Die Selbsthilfegruppe trifft sich einmal im Monat, immer am zweiten Donnerstag, und bietet einen Raum für Austausch und Verständnis, ohne dass eine Anmeldung erforderlich ist. Die nächsten Treffen sind am 12. Februar, 12. März und 9. April.

Zusammenfassend bietet die Gruppe eine wertvolle Unterstützung für Eltern, die oft mit Schuldgefühlen und Isolation kämpfen.

Streaming-Dienste: Eine Herausforderung für Eltern

Der Standard thematisiert die Schwierigkeiten, die Eltern mit Streaming-Diensten haben, insbesondere wenn es um die Auswahl geeigneter Inhalte für ihre Kinder geht. Fehlende Filtermöglichkeiten und die ständige Verfügbarkeit neuer Inhalte können dazu führen, dass Kinder überfordert werden. Eltern berichten von der Herausforderung, geeignete Programme zu finden, die sowohl unterhaltsam als auch altersgerecht sind.

Die Diskussion über die Auswirkungen von Streaming-Diensten auf das Verhalten von Kindern zeigt, dass viele Eltern sich Sorgen um die Bildschirmzeit und deren Einfluss auf die Entwicklung ihrer Kinder machen.

Zusammenfassend wird deutlich, dass Eltern mehr Unterstützung benötigen, um die Mediennutzung ihrer Kinder sinnvoll zu gestalten.

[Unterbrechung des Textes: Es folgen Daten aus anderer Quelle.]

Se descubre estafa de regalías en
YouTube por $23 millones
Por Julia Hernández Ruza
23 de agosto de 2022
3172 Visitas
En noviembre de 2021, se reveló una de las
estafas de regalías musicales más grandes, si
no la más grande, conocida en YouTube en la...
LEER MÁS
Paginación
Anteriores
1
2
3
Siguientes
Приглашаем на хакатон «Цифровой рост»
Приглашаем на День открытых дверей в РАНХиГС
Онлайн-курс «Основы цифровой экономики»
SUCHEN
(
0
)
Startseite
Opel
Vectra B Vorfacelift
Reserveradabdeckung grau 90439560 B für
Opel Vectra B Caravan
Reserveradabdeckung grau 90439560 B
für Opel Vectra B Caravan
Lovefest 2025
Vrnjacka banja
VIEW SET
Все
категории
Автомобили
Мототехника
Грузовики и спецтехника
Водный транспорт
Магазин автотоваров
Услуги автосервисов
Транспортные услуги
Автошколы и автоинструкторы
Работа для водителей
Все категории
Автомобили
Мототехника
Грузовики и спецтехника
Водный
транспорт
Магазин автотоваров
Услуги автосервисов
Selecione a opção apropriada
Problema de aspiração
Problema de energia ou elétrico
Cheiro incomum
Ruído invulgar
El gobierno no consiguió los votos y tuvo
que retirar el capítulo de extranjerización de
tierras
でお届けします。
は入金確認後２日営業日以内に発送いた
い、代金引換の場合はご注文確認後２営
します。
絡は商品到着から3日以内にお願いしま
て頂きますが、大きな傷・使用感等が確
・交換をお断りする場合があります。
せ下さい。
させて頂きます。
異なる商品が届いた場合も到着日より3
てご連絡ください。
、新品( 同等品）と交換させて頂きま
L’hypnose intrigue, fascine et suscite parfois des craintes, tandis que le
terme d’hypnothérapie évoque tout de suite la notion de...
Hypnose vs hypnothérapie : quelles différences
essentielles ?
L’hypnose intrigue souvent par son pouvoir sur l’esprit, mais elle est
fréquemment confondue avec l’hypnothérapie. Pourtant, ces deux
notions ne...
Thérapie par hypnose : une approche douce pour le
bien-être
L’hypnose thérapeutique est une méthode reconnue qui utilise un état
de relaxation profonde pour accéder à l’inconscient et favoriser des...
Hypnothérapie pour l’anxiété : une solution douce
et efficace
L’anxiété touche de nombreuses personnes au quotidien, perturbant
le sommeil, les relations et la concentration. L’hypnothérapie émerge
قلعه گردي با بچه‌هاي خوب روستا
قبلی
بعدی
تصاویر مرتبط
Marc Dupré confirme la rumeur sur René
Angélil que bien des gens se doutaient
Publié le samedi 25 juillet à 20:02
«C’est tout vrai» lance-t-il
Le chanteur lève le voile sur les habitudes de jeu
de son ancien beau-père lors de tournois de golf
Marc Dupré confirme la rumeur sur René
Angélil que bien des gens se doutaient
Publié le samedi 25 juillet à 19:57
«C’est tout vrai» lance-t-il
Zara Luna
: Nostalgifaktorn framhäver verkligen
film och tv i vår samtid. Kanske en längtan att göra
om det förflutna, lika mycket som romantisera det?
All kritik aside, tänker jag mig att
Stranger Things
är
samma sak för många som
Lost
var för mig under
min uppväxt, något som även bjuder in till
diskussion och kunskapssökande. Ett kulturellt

Engagement an Dormagener Gymnasium: Eltern häkeln Glückswürmchen

RP Online berichtet über eine kreative Initiative von Eltern am Leibniz-Gymnasium in Dormagen, die kleine Glückswürmchen häkeln und an Schüler verteilen. Diese Aktion soll den Kindern Freude bringen und sie in ihrem Schulalltag unterstützen. Die Eltern treffen sich regelmäßig, um die Würmchen zu häkeln, die mit positiven Sprüchen versehen sind.

Die Gruppe hat nicht nur die Schulgemeinschaft erreicht, sondern auch beschlossen, die Würmchen an die Kinderintensivstation der Uniklinik Düsseldorf zu spenden, um dortige Patienten zu unterstützen. Diese Initiative zeigt, wie gemeinschaftliches Engagement positive Auswirkungen auf die Gesellschaft haben kann.

Zusammenfassend ist das Projekt ein schönes Beispiel für die Kraft der Gemeinschaft und die positive Wirkung kleiner Gesten.

Experten warnen vor früher Bildschirmzeit bei Kindern

Die Morgenpost berichtet über die Risiken, die mit einer hohen Bildschirmzeit bei Kleinkindern verbunden sind. Eine neue Studie zeigt, dass Kinder, die viel Zeit vor Bildschirmen verbringen, oft weniger Wörter verwenden und Verhaltensweisen zeigen, die an Autismus erinnern. Experten betonen, dass die ersten Lebensjahre entscheidend für die sprachliche und soziale Entwicklung sind und dass Bildschirmzeit echte Interaktionen ersetzen sollte.

Die WHO empfiehlt, dass Kinder im Alter von zwei bis vier Jahren nicht mehr als eine Stunde Bildschirmzeit pro Tag haben sollten. Diese Empfehlungen sind wichtig, um die gesunde Entwicklung von Kindern zu fördern.

Zusammenfassend wird deutlich, dass Eltern darauf achten sollten, wie viel Zeit ihre Kinder vor Bildschirmen verbringen, um deren Entwicklung nicht zu gefährden.

Brandopfer von Crans-Montana: Elsa erkennt ihre Eltern wieder

Der Merkur berichtet über die 15-jährige Elsa, die nach einem verheerenden Brand in Crans-Montana aus dem Koma erwacht ist. Ihr Vater schildert den emotionalen Moment, als sie ihn und ihre Mutter erkannte. Der Brand forderte 40 Todesopfer und viele Verletzte, darunter auch Elsa, die schwer verletzt wurde und nun um ihre Gesundheit kämpft.

Die Familie steht vor einer langen und schwierigen Genesung, da Elsa weiterhin auf medizinische Unterstützung angewiesen ist. Die Umstände des Brandes sind noch unklar, und die Ermittlungen laufen.

Zusammenfassend zeigt die Geschichte von Elsa die Tragik und die Herausforderungen, die mit solchen Katastrophen verbunden sind, sowie die Hoffnung auf Genesung.